The Temporarily Named Dog watches the rats...
... and the rats watch back.
She's taken a few lunges at them but the resulting clatter of rats scares her off (so she goes running to the other room and the other rats). The rats toss her little seeds and things for her troubles. (I trust the occasional rat poop will not kill a dog so long as they are domesticated plague-free rats, but it's a very good reason to keep the doglette from licking my face in between vacuumings).
A new addition to The Name Game: my coworker Laura declared today "Her name is now Penelope Ann [Last Name]. You can call her Penny for short, because she's the color of a penny." (Clearly, every dog needs a proper name for society functions and suchlike.) Gira waffled back and forth because the name is so darned ordinary for a dog, but the doglette? Really looks like a Penny. Like, if she were in a romance novel (or, say, an old Greek saga) she would so be a Penelope, right? But that's too long a name to yell across a dog park, I think. (No talking, you with the cat named Lorelei Chandlerina, and you know who you are <3.)
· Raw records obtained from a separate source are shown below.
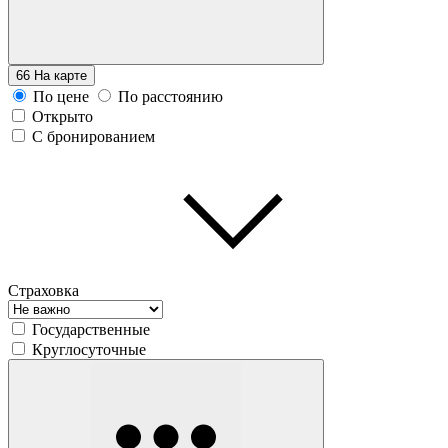
66
На карте
По цене
По расстоянию
Открыто
С бронированием
Страховка
Государственные
Круглосуточные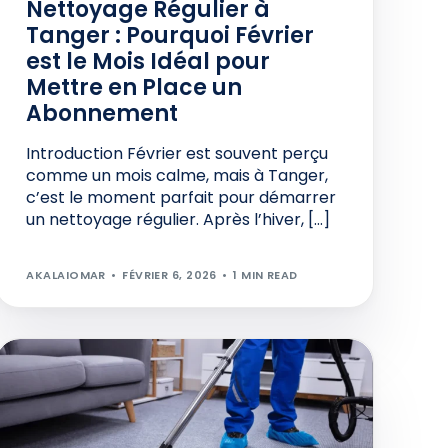
Nettoyage Régulier à
Tanger : Pourquoi Février
est le Mois Idéal pour
Mettre en Place un
Abonnement
Introduction Février est souvent perçu
comme un mois calme, mais à Tanger,
c’est le moment parfait pour démarrer
un nettoyage régulier. Après l’hiver, […]
AKALAIOMAR
FÉVRIER 6, 2026
1 MIN READ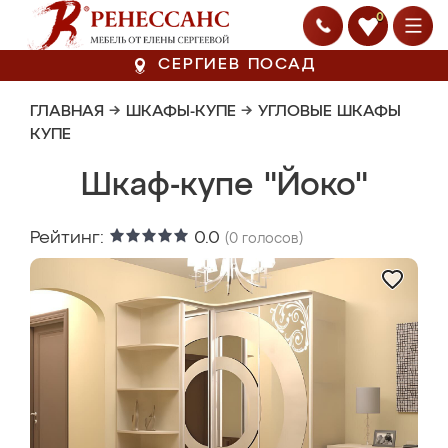
0
СЕРГИЕВ ПОСАД
ГЛАВНАЯ
→
ШКАФЫ-КУПЕ
→
УГЛОВЫЕ ШКАФЫ
КУПЕ
Шкаф-купе "Йоко"
Рейтинг:
0.0
(
0
голосов)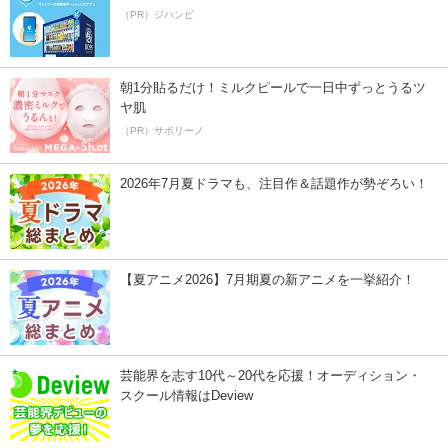
（PR）ジハンピ
朝1分貼るだけ！ミルクピールで一日中ずっとうるツ
ヤ肌
（PR）サボリーノ
2026年7月夏ドラマも、注目作＆話題作が勢ぞろい！
【夏アニメ2026】7月期夏の新アニメを一挙紹介！
芸能界を志す10代～20代を応援！オーディション・
スクール情報はDeview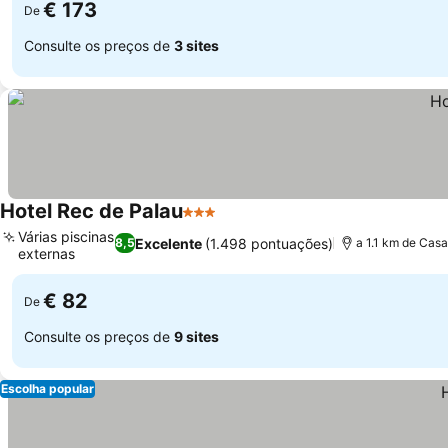
€ 173
De
Consulte os preços de
3 sites
Hotel Rec de Palau
3 Estrelas
Várias piscinas
Excelente
(1.498 pontuações)
8,5
a 1.1 km de Cas
externas
€ 82
De
Consulte os preços de
9 sites
Escolha popular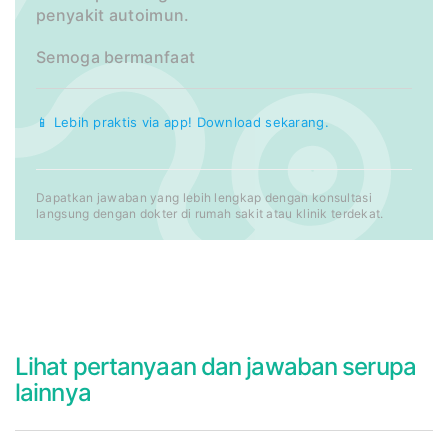
penyakit autoimun.
Semoga bermanfaat
📱 Lebih praktis via app! Download sekarang.
Dapatkan jawaban yang lebih lengkap dengan konsultasi
langsung dengan dokter di rumah sakit atau klinik terdekat.
Lihat pertanyaan dan jawaban serupa
lainnya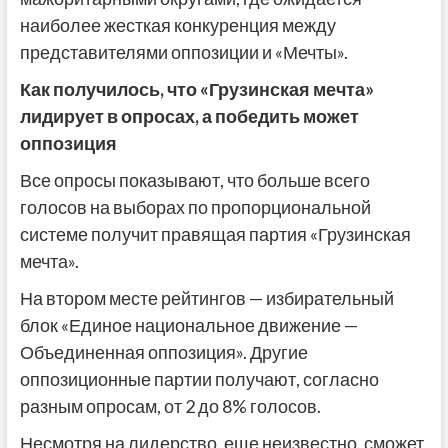
наиболее жесткая конкуренция между
представителями оппозиции и «Мечты».
Как получилось, что «Грузинская мечта»
лидирует в
опросах, а
победить может
оппозиция
Все опросы показывают, что больше всего
голосов на выборах по пропорциональной
системе получит правящая партия «Грузинская
мечта».
На втором месте рейтингов — избирательный
блок «Единое национальное движение —
Объединенная оппозиция». Другие
оппозиционные партии получают, согласно
разным опросам, от 2 до 8% голосов.
Несмотря на лидерство, еще неизвестно, сможет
Penny is the last name of two of the brothers I grew up with at the ashram. It doesn't bother Gira, but it leads to three important questions:
1) Will I be able to disassociate from that and not keep going "Hey, like so-and-so's last name!"?
2) Do I really want to be humming Penny Lane for the next fifteen years? Seriously, I just got it out last month from the time when I was 10 and did a dance routine to it.
3) Will I have to read the Odyssey again!?!??
Also, THE INTERNET TELLS ME that Penny is a good name for a YORKIE-POO. Does this mean I am not allowed to name a larger dog by this name without her being laughed at by other doggies? Also, there's a Shih-Tzu named Penny out there with her own BLOG, and it is BETTERER than mine. (Though I suspect it has less incidence of porn.)
Please indulge my excessive neediness in this matter. I loved and love my childhood doggie, but I never liked her name, so this is mucho important.